Arrêtées à l'Université, transférées à la caserne du 92e régiment d'infanterie, nous allions prendre contact avec les geôles allemandes. La vie en commun après le premier choc de notre arrestation, s'organise rapidement. Prises avec nos livres et nos notes, nous avons encore une nourriture intellectuelle qui nous permet de nous évader hors des murs du réfectoire de la caserne ; les paquets viennent de l'extérieur, et avec leurs douceurs nous apportent un air de liberté. L'attente de notre sort devient la grande préoccupation, coupée par les terribles incursions des messieurs de la Gestapo, qui nous laissent tremblantes et surexcitées.
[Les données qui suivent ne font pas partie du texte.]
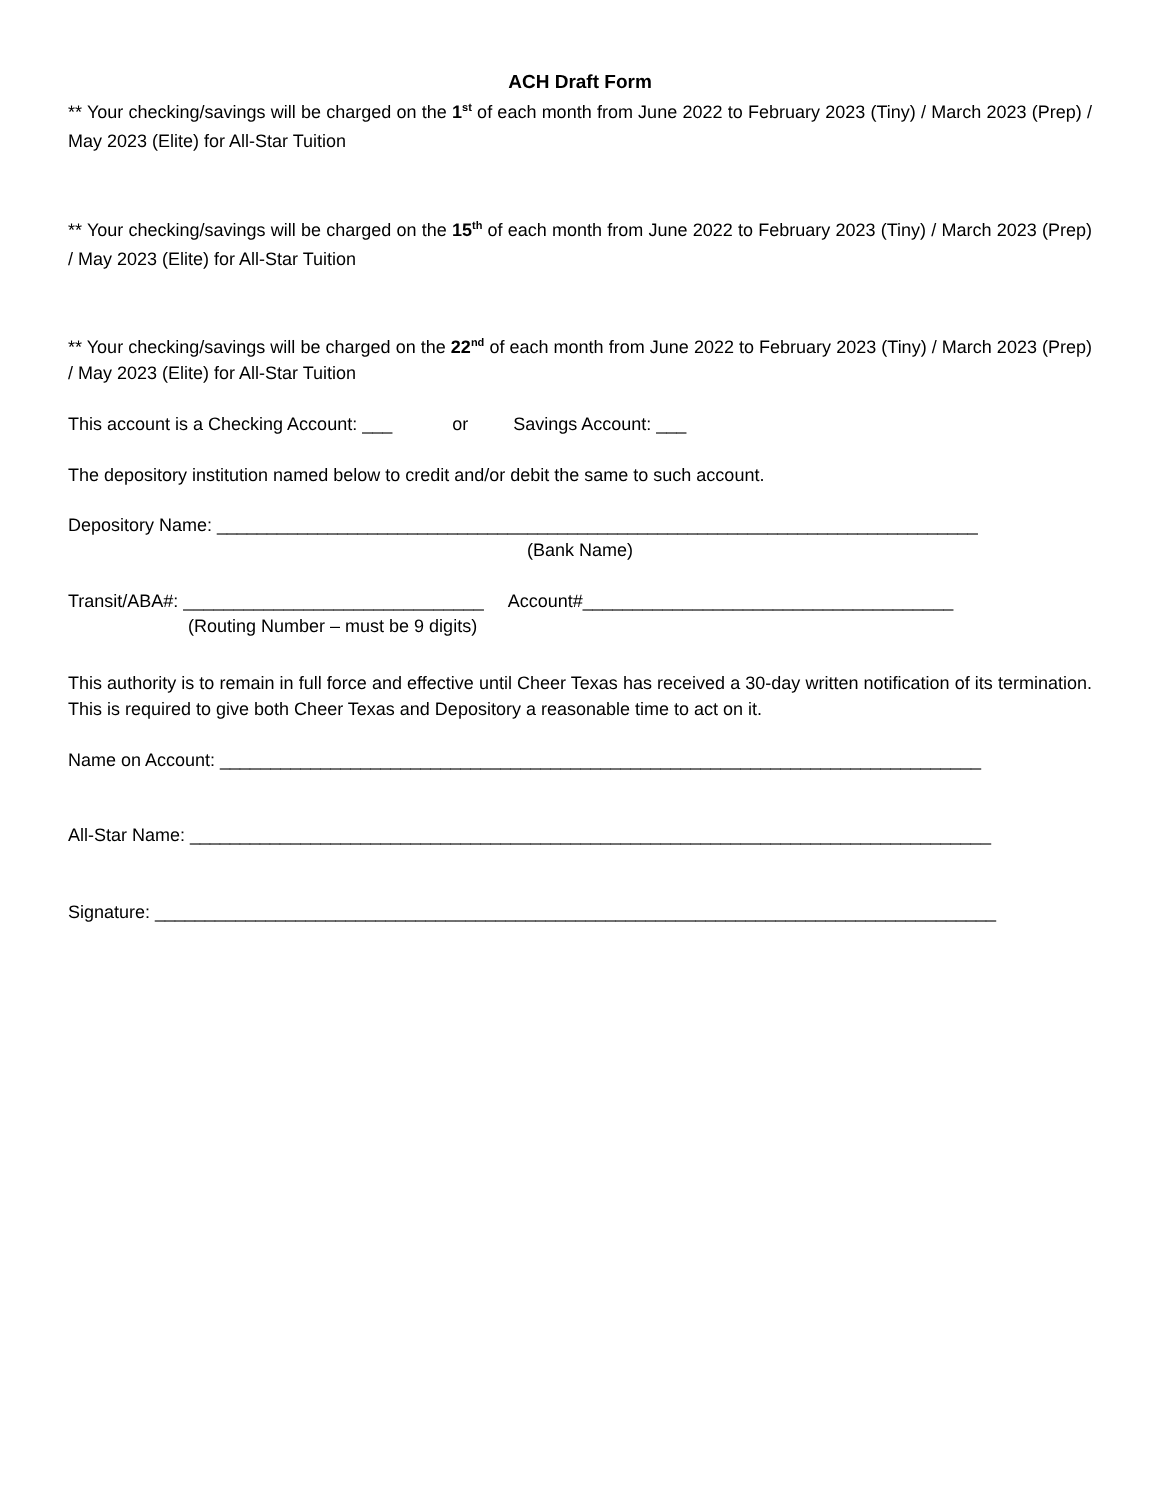ACH Draft Form
** Your checking/savings will be charged on the 1<sup>st</sup> of each month from June 2022 to February 2023 (Tiny) / March 2023 (Prep) / May 2023 (Elite) for All-Star Tuition
** Your checking/savings will be charged on the 15<sup>th</sup> of each month from June 2022 to February 2023 (Tiny) / March 2023 (Prep) / May 2023 (Elite) for All-Star Tuition
** Your checking/savings will be charged on the 22<sup>nd</sup> of each month from June 2022 to February 2023 (Tiny) / March 2023 (Prep) / May 2023 (Elite) for All-Star Tuition
This account is a Checking Account: ___ or Savings Account: ___
The depository institution named below to credit and/or debit the same to such account.
Depository Name: ____________________________________________________________________________
(Bank Name)
Transit/ABA#: ______________________________ Account#_____________________________________
(Routing Number – must be 9 digits)
This authority is to remain in full force and effective until Cheer Texas has received a 30-day written notification of its termination. This is required to give both Cheer Texas and Depository a reasonable time to act on it.
Name on Account: ____________________________________________________________________________
All-Star Name: ________________________________________________________________________________
Signature: ____________________________________________________________________________________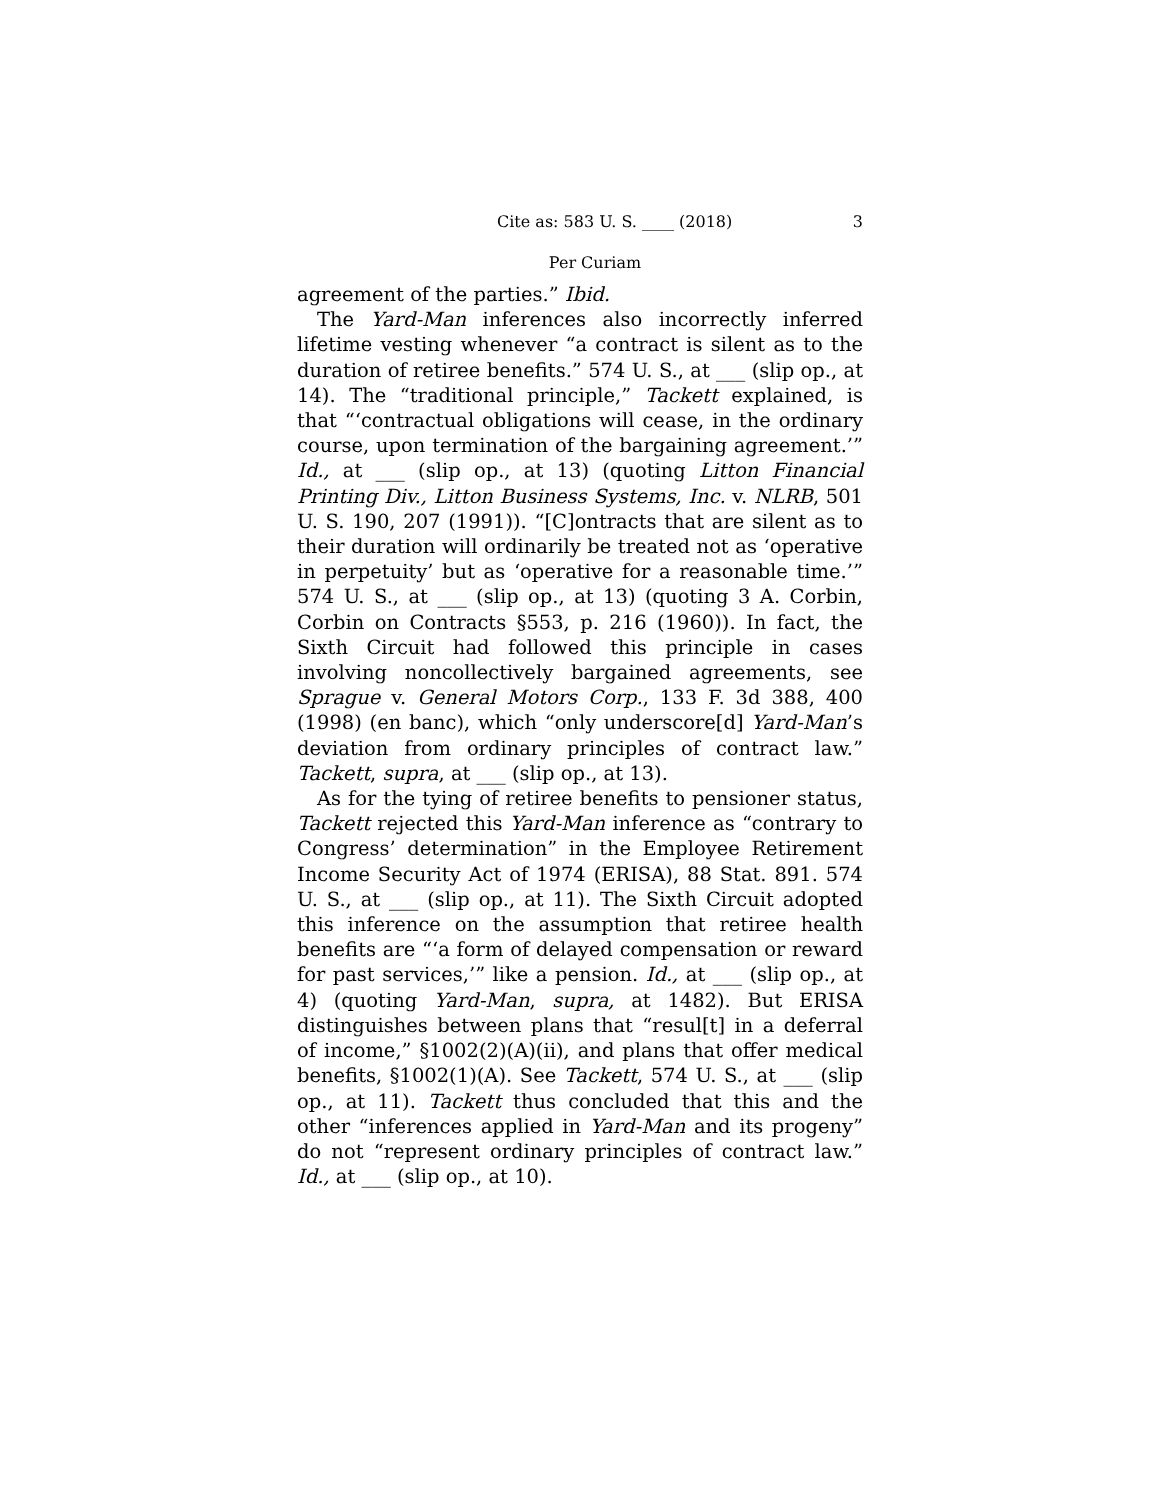Cite as: 583 U. S. ____ (2018) 3
Per Curiam
agreement of the parties.” Ibid.
The Yard-Man inferences also incorrectly inferred lifetime vesting whenever “a contract is silent as to the duration of retiree benefits.” 574 U. S., at ___ (slip op., at 14). The “traditional principle,” Tackett explained, is that “‘contractual obligations will cease, in the ordinary course, upon termination of the bargaining agreement.’” Id., at ___ (slip op., at 13) (quoting Litton Financial Printing Div., Litton Business Systems, Inc. v. NLRB, 501 U. S. 190, 207 (1991)). “[C]ontracts that are silent as to their duration will ordinarily be treated not as ‘operative in perpetuity’ but as ‘operative for a reasonable time.’” 574 U. S., at ___ (slip op., at 13) (quoting 3 A. Corbin, Corbin on Contracts §553, p. 216 (1960)). In fact, the Sixth Circuit had followed this principle in cases involving noncollectively bargained agreements, see Sprague v. General Motors Corp., 133 F. 3d 388, 400 (1998) (en banc), which “only underscore[d] Yard-Man’s deviation from ordinary principles of contract law.” Tackett, supra, at ___ (slip op., at 13).
As for the tying of retiree benefits to pensioner status, Tackett rejected this Yard-Man inference as “contrary to Congress’ determination” in the Employee Retirement Income Security Act of 1974 (ERISA), 88 Stat. 891. 574 U. S., at ___ (slip op., at 11). The Sixth Circuit adopted this inference on the assumption that retiree health benefits are “‘a form of delayed compensation or reward for past services,’” like a pension. Id., at ___ (slip op., at 4) (quoting Yard-Man, supra, at 1482). But ERISA distinguishes between plans that “resul[t] in a deferral of income,” §1002(2)(A)(ii), and plans that offer medical benefits, §1002(1)(A). See Tackett, 574 U. S., at ___ (slip op., at 11). Tackett thus concluded that this and the other “inferences applied in Yard-Man and its progeny” do not “represent ordinary principles of contract law.” Id., at ___ (slip op., at 10).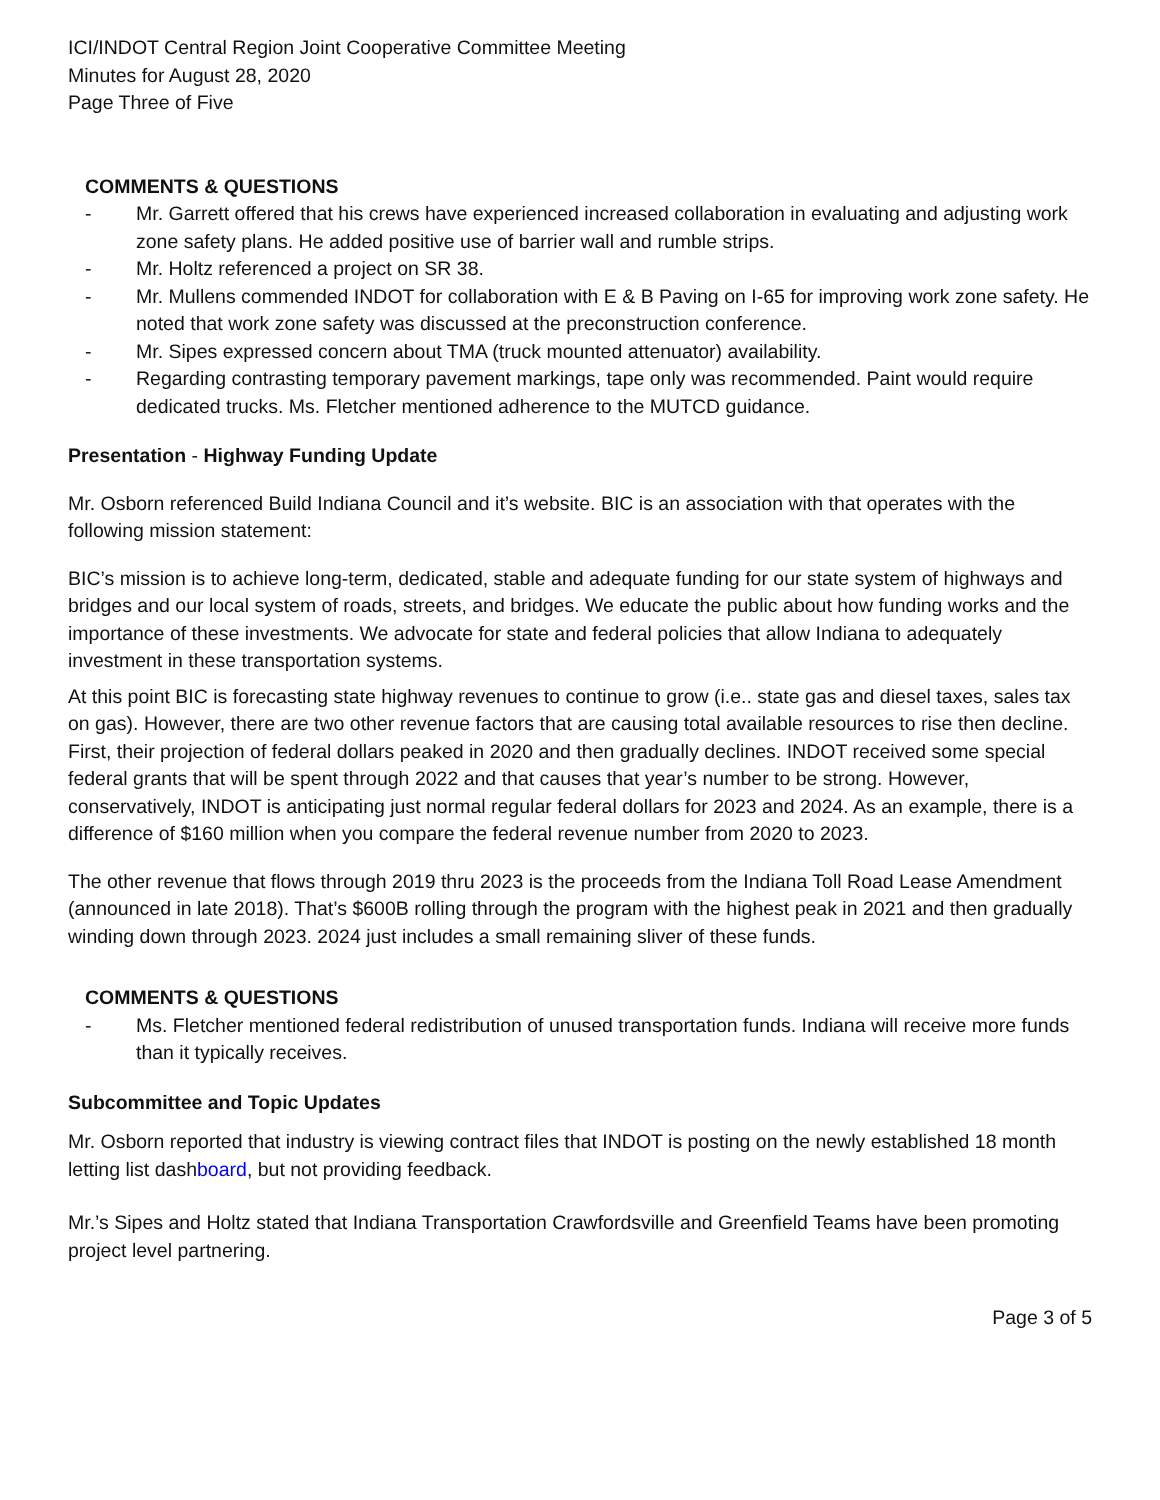ICI/INDOT Central Region Joint Cooperative Committee Meeting
Minutes for August 28, 2020
Page Three of Five
COMMENTS & QUESTIONS
- Mr. Garrett offered that his crews have experienced increased collaboration in evaluating and adjusting work zone safety plans. He added positive use of barrier wall and rumble strips.
- Mr. Holtz referenced a project on SR 38.
- Mr. Mullens commended INDOT for collaboration with E & B Paving on I-65 for improving work zone safety. He noted that work zone safety was discussed at the preconstruction conference.
- Mr. Sipes expressed concern about TMA (truck mounted attenuator) availability.
- Regarding contrasting temporary pavement markings, tape only was recommended. Paint would require dedicated trucks. Ms. Fletcher mentioned adherence to the MUTCD guidance.
Presentation - Highway Funding Update
Mr. Osborn referenced Build Indiana Council and it’s website. BIC is an association with that operates with the following mission statement:
BIC’s mission is to achieve long-term, dedicated, stable and adequate funding for our state system of highways and bridges and our local system of roads, streets, and bridges. We educate the public about how funding works and the importance of these investments. We advocate for state and federal policies that allow Indiana to adequately investment in these transportation systems.
At this point BIC is forecasting state highway revenues to continue to grow (i.e.. state gas and diesel taxes, sales tax on gas). However, there are two other revenue factors that are causing total available resources to rise then decline. First, their projection of federal dollars peaked in 2020 and then gradually declines. INDOT received some special federal grants that will be spent through 2022 and that causes that year’s number to be strong. However, conservatively, INDOT is anticipating just normal regular federal dollars for 2023 and 2024. As an example, there is a difference of $160 million when you compare the federal revenue number from 2020 to 2023.
The other revenue that flows through 2019 thru 2023 is the proceeds from the Indiana Toll Road Lease Amendment (announced in late 2018). That’s $600B rolling through the program with the highest peak in 2021 and then gradually winding down through 2023. 2024 just includes a small remaining sliver of these funds.
COMMENTS & QUESTIONS
- Ms. Fletcher mentioned federal redistribution of unused transportation funds. Indiana will receive more funds than it typically receives.
Subcommittee and Topic Updates
Mr. Osborn reported that industry is viewing contract files that INDOT is posting on the newly established 18 month letting list dashboard, but not providing feedback.
Mr.’s Sipes and Holtz stated that Indiana Transportation Crawfordsville and Greenfield Teams have been promoting project level partnering.
Page 3 of 5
Libération de certaines de nos compagnes, interrogatoires, arrivée des « terroristes » de Billom, départ de nos camarades « israélites », jour de Noël et jour de l'An, réconfort spirituel de l'aumônier allemand, sont les faits marquants de cette période.

Puis, avec le transfert à la prison militaire, nous sentons l'étau se resserrer et l'espoir de la libération disparaître : le souvenir des cris qui déchiraient l'air dès l'arrivée des gestapistes et la vue d'un homme meurtri qui marchait courbé, les pieds enchaînés l'un à l'autre, nous apprennent les habitudes des bourreaux à l'égard de leurs victimes. Et c'est sans crainte que nous apprenons un soir notre transfert pour le camp de Compiègne : le 26 janvier enchaînées deux par deux avec des menottes (« La Main Noire »), nous sommes enjointes de monter dans un camion, opération peu commode pour deux sœurs siamoises ; à la gare de Clermont je revois des visages amis sur le quai. Ainsi se termine la première partie de notre captivité.

L'arrivée à Paris à l'aube, le regard atterré des banlieusards qui, nous voyant sur le quai entourées de soldats allemands, comprennent « notre crime », le transfert à la gare du Nord en autocars jaunes, cette dernière traversée de Paris pendant laquelle j'ouvre grands mes yeux pour photographier cette ville souillée par l'ennemi, la vue de tous ces hommes et femmes qui librement vont à leurs occupations, tout ceci reste gravé dans mes souvenirs et fait la transition entre la prison et le camp.

Compiègne : Le camp est déjà surpeuplé à notre arrivée et nous apprenons rapidement la discipline qui y règne. Mais notre espoir reste encore grand : le ciel est français, la nourriture bien préparée et abondante grâce à nos paquets. Nous avons confiance dans notre avenir, et c'est au chant de la Marseillaise et de la Madelon que nous nous embarquons le 31 janvier vers l'inconnu.

Le voyage pénible dans le wagon des « Damnées Contorsionnées », la curiosité, puis l'indifférence du lieu où l'on nous emmène, la traversée de l'Allemagne et la vue de trains de blessés et de réfugiés, tout cela forme un passage brutal entre la vie civilisée et celle de bagnarde.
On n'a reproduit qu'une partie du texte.